[Exercise]
State how many of the lines below contain the string "than", with case counting, and give only that number.

Provided data Block Start

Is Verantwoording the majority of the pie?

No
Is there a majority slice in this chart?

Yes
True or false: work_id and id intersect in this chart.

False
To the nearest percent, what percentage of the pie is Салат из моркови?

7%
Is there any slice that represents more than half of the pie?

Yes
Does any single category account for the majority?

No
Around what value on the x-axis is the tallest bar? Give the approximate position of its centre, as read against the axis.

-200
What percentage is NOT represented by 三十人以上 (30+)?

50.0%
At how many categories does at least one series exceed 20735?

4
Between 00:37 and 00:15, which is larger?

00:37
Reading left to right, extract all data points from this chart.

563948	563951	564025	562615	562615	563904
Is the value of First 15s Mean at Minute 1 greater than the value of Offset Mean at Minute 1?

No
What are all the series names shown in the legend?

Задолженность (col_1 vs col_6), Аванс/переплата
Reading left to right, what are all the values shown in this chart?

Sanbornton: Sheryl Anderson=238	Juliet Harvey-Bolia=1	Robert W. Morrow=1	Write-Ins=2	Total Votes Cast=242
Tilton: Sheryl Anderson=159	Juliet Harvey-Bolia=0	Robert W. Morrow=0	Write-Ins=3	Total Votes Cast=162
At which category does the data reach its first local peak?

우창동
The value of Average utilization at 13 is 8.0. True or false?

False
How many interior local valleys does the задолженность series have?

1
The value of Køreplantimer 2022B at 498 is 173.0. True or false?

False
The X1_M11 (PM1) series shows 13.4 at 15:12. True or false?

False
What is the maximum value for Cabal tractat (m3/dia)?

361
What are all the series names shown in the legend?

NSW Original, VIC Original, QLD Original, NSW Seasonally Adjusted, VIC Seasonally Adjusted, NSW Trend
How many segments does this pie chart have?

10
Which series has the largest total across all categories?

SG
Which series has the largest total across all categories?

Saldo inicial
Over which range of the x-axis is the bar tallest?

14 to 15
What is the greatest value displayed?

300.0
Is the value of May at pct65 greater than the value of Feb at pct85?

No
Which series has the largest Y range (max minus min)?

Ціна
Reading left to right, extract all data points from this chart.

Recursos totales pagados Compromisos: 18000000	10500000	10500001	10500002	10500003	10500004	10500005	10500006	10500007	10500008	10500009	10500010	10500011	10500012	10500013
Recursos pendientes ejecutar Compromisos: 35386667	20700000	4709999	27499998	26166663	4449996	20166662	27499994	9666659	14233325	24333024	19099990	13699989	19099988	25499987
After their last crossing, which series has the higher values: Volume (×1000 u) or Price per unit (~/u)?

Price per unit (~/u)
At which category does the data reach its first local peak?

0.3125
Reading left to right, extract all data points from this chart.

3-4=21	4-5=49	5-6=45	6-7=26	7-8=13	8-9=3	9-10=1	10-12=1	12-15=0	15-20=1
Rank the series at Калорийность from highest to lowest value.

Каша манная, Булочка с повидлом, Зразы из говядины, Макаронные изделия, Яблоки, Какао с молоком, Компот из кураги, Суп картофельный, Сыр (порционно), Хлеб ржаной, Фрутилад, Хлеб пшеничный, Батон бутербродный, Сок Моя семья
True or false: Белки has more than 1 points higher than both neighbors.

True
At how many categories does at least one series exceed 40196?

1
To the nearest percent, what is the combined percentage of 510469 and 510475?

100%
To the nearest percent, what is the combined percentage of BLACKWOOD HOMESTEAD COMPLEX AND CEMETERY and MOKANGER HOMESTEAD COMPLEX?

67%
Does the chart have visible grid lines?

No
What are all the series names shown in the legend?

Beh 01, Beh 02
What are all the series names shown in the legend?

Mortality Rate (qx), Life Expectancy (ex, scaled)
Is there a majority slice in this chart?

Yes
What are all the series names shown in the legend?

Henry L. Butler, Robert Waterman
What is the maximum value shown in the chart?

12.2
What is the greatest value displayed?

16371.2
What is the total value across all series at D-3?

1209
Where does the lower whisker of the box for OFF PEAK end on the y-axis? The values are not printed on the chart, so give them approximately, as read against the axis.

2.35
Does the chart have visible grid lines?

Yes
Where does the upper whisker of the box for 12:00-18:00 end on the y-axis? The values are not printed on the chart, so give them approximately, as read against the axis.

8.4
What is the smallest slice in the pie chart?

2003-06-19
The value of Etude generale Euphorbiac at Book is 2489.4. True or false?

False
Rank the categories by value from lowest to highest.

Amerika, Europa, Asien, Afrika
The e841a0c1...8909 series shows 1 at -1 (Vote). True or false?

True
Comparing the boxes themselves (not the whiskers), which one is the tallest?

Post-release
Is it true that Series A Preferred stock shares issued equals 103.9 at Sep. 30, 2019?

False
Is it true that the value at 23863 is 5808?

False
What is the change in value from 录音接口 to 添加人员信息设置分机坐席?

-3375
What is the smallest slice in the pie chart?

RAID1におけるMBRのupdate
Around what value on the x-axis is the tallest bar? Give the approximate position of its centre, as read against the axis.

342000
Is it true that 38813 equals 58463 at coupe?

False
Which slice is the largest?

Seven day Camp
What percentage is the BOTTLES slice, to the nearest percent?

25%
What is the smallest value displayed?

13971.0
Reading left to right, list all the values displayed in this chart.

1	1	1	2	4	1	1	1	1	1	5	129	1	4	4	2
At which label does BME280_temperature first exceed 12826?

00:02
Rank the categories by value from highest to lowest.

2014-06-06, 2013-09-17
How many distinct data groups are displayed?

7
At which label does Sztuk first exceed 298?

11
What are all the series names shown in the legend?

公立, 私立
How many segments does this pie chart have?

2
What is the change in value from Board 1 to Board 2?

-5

Provided data Block End

[Exercise answer]
4